Recently I read through 2 Corinthians 5:1-10 and was reminded of what it will be like to get to Heaven.  I truly believe that is the void we feel.  Sometimes there is a void in our lives that nothing and no one can fill.  As Christians I truly believe that is because we are not yet whole.  We are missing our communion with Christ!  In verses 5-7 it reads Now it is God who has made us for this very purpose and has given us the Spirit as a deposit, guaranteeing what is to come. Therefore we are always confident and know that as long as we are at home in the body we are away from the Lord. We live by faith, not by sight!!!  I know there are days when I am consumed with my life here, but as I spend time in God's word. . . as I focus on praising Him, as I think about what Heaven has waiting for me, I DO get excited.  In part, it is for the human things.  I know the loneliness that I feel will be gone.  I know the aches and pains of this world will be gone.  When Keith went through his accident, I know Heaven became more real for him because He would have a whole body back.  He'd be able to walk and dance like never before.  Those are human images of why we want to be in heaven.  But when I think of the praise and worship that we will have there, wow, does that ever excite me.  When I think of standing before God and worshiping Him - that nearly takes my breath away.

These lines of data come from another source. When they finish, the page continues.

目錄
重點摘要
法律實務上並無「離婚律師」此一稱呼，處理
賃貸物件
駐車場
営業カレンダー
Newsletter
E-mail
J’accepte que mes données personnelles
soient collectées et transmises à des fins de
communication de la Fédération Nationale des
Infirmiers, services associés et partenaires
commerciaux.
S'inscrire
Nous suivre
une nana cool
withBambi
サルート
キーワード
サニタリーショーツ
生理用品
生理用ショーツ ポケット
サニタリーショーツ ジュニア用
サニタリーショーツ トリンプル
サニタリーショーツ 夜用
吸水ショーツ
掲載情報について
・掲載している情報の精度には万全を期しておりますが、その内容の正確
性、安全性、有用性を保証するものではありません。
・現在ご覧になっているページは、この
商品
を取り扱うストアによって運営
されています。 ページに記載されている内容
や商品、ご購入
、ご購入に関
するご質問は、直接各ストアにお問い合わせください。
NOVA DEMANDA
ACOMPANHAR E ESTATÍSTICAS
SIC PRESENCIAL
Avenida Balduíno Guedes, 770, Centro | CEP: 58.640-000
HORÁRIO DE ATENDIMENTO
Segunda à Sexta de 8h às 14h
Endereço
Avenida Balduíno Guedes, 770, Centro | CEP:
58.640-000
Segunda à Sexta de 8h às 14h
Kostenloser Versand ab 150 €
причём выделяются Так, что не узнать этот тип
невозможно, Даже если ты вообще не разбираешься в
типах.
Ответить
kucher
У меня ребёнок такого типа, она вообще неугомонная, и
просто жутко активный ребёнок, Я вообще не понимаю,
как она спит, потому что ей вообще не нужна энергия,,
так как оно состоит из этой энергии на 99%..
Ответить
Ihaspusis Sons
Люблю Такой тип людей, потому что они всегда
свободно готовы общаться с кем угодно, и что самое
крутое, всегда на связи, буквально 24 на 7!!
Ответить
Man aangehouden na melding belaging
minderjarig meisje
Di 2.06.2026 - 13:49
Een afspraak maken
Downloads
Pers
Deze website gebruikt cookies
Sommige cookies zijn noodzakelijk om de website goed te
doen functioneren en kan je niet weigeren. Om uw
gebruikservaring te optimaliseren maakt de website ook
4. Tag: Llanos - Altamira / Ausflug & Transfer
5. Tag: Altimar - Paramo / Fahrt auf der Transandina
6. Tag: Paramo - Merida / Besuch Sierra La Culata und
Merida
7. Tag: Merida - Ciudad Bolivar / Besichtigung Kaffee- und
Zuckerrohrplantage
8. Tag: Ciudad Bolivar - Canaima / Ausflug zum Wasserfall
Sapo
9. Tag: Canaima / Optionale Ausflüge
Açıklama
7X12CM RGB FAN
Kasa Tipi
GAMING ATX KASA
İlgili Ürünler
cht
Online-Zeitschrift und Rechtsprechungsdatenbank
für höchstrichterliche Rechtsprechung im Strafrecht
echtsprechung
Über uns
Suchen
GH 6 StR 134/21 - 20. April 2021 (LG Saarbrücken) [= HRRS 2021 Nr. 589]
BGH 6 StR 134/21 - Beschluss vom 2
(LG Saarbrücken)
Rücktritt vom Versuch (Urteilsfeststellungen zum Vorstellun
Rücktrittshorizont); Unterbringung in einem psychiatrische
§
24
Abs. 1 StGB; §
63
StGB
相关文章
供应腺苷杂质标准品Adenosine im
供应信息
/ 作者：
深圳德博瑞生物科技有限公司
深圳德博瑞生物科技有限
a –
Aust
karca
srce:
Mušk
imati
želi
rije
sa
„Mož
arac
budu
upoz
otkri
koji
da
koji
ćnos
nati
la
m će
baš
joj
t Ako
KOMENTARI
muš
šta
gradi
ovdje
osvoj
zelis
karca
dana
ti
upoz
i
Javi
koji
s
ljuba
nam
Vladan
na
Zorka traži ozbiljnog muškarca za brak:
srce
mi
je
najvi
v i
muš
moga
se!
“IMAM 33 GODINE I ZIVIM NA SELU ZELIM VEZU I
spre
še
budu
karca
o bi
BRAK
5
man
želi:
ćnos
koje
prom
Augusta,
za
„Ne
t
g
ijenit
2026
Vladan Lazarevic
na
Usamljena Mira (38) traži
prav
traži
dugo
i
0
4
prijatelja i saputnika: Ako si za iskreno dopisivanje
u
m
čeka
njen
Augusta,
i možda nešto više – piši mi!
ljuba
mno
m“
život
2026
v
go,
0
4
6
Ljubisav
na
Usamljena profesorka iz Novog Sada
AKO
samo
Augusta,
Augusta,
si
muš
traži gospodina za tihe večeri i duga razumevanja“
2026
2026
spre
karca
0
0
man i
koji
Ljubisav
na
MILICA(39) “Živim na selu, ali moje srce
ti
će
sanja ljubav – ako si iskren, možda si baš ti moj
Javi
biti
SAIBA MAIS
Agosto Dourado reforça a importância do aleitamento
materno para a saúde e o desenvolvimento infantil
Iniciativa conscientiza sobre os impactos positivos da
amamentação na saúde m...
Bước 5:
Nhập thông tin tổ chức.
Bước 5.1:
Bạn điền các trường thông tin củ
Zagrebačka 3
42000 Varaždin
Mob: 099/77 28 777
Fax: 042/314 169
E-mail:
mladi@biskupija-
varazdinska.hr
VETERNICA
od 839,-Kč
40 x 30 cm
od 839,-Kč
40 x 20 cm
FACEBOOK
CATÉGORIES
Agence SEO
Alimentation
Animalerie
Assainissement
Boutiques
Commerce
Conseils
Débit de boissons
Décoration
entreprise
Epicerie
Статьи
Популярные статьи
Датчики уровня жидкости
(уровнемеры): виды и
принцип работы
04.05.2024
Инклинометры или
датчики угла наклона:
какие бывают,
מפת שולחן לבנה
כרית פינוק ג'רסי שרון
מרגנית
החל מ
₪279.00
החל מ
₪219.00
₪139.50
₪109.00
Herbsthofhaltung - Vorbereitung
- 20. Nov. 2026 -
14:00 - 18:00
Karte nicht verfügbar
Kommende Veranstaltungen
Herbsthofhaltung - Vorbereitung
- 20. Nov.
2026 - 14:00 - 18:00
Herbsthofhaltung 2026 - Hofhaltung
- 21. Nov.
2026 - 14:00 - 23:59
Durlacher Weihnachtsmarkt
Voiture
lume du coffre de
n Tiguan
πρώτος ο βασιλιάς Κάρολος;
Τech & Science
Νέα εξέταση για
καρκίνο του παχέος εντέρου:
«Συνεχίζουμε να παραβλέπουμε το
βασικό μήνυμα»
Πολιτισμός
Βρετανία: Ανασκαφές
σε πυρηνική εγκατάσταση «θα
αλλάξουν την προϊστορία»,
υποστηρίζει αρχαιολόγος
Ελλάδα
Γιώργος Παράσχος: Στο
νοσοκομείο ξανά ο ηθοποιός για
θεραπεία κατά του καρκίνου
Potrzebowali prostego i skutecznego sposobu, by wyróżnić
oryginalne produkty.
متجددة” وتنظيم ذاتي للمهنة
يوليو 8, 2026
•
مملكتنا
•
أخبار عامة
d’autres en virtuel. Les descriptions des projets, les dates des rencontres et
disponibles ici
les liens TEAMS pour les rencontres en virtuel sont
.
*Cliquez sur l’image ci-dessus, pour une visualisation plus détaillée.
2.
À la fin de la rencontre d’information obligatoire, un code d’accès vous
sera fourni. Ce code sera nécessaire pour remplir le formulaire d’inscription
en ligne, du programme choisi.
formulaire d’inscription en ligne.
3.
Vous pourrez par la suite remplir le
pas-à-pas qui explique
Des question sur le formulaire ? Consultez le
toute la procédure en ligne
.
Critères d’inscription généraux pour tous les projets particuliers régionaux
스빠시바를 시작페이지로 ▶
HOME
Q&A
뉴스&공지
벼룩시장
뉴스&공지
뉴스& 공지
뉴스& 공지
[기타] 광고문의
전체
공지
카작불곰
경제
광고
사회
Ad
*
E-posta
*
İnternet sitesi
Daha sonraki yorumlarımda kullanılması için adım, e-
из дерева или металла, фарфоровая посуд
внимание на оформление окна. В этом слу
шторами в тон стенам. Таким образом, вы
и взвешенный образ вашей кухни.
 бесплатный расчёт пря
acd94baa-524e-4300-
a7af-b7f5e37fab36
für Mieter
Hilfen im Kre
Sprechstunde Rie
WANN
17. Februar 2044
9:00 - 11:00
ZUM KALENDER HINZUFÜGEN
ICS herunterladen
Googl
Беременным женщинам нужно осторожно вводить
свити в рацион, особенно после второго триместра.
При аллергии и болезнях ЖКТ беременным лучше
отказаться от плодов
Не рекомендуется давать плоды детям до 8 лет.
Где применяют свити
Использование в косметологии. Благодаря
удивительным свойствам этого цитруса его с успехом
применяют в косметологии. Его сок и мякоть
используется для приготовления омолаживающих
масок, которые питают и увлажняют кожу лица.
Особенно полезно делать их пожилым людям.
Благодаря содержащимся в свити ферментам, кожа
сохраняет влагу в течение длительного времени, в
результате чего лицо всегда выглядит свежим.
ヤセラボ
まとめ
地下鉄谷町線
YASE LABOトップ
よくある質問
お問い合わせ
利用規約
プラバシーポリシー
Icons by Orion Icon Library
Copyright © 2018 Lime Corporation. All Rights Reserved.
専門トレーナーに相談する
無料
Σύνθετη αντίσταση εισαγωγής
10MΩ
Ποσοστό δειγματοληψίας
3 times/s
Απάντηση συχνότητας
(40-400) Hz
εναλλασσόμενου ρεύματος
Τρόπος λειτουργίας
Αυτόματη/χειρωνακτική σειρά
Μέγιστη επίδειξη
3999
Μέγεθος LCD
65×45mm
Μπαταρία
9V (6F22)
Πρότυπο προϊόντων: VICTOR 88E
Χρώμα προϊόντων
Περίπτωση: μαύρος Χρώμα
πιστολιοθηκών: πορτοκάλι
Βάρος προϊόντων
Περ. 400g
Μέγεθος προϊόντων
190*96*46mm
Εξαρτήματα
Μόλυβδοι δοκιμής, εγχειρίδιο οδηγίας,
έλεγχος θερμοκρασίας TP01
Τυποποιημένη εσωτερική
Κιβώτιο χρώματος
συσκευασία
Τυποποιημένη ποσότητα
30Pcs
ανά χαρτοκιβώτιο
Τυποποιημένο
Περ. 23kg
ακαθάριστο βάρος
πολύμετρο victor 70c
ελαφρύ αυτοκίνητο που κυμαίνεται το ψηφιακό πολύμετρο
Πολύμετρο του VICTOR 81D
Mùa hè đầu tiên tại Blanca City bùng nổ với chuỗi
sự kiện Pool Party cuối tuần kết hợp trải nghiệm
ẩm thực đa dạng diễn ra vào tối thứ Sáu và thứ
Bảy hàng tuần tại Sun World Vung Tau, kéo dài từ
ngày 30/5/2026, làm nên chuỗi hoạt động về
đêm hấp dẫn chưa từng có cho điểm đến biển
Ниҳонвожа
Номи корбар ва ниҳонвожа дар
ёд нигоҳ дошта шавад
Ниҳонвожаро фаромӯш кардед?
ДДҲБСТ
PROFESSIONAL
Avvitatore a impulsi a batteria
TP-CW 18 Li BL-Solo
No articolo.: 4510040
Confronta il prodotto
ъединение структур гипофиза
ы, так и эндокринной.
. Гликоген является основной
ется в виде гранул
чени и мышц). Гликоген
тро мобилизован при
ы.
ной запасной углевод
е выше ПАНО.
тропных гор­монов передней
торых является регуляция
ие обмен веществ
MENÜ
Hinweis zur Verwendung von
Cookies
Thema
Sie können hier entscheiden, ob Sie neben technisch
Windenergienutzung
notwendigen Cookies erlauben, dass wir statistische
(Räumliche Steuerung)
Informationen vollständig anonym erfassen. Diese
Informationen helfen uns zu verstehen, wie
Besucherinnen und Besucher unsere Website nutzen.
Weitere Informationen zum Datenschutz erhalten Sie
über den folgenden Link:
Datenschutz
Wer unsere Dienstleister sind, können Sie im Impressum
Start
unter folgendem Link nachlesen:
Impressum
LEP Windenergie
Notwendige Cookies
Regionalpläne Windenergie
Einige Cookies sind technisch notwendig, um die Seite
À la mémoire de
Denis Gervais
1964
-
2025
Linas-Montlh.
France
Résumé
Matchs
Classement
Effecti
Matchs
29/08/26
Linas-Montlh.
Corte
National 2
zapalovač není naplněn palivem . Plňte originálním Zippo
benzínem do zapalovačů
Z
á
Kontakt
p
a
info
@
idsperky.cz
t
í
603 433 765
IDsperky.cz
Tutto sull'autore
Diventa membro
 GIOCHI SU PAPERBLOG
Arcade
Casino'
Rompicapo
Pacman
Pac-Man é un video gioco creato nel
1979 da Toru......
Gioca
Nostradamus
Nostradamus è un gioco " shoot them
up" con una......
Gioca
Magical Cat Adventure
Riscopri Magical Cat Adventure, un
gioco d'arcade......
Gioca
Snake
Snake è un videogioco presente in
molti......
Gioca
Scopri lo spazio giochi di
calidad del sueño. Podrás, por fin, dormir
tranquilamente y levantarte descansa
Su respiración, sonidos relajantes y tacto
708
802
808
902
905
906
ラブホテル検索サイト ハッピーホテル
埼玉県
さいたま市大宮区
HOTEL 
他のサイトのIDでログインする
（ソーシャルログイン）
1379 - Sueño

And it makes me want to take every thing I hold dear and change my focus.  The packing and prepping that I do when I get to go see my family pales in comparison for what I need/want to do to get ready for Heaven.  I want to be the best.  I want to be able to present my best for Christ.  I want to be able to show Him, (NOW and then too) how much I love Him.  I want my life to be focused on the fact that one day I will get to spend the rest of eternity with my Savior.  The one who saved me from the worse punishment imaginable.  Recently, I heard the saying (and I can't quite remember who to give the credit to) that went like this:  It's not what I've done for You, Lord - it's what You've done for me.  Sometimes I get consumed by doing "the right" thing for God.  Making sure I do enough.  But really, if my focus is on what He has done for me, it completely changes my motives for doing stuff for God.  I am not doing it because I should or have to, I am doing these things out of pure gratitude.  And when I think of what He has done for me, I can't help but praise Him.  But serve Him.  I can only think of that moment when I will see Him face to face.  Sometimes I am just overtaken with emotion when I think of that moment.  It just humbles me, but wow does it excite me.

One of my favorite songs, if not my favorite, is a song by Mercy Me called I CAN ONLY IMAGINE.  Sometimes, when I get consumed by life I deliberately listen to this song because it completely puts things into perspective.  It makes me focus on the point of my life. Take a listen to it and see if that doesn't just get you excited to go to Heaven!!!




Today as you go through your days activities, focus on those things yes - but let's keep today in perspective.  Soon - we will be reunited with the One who saved us.  The One who loves us more than any other could.  The One our heart was designed to long for.  The One we are homesick for.  Let's be homesick for our Heavenly Father!!!!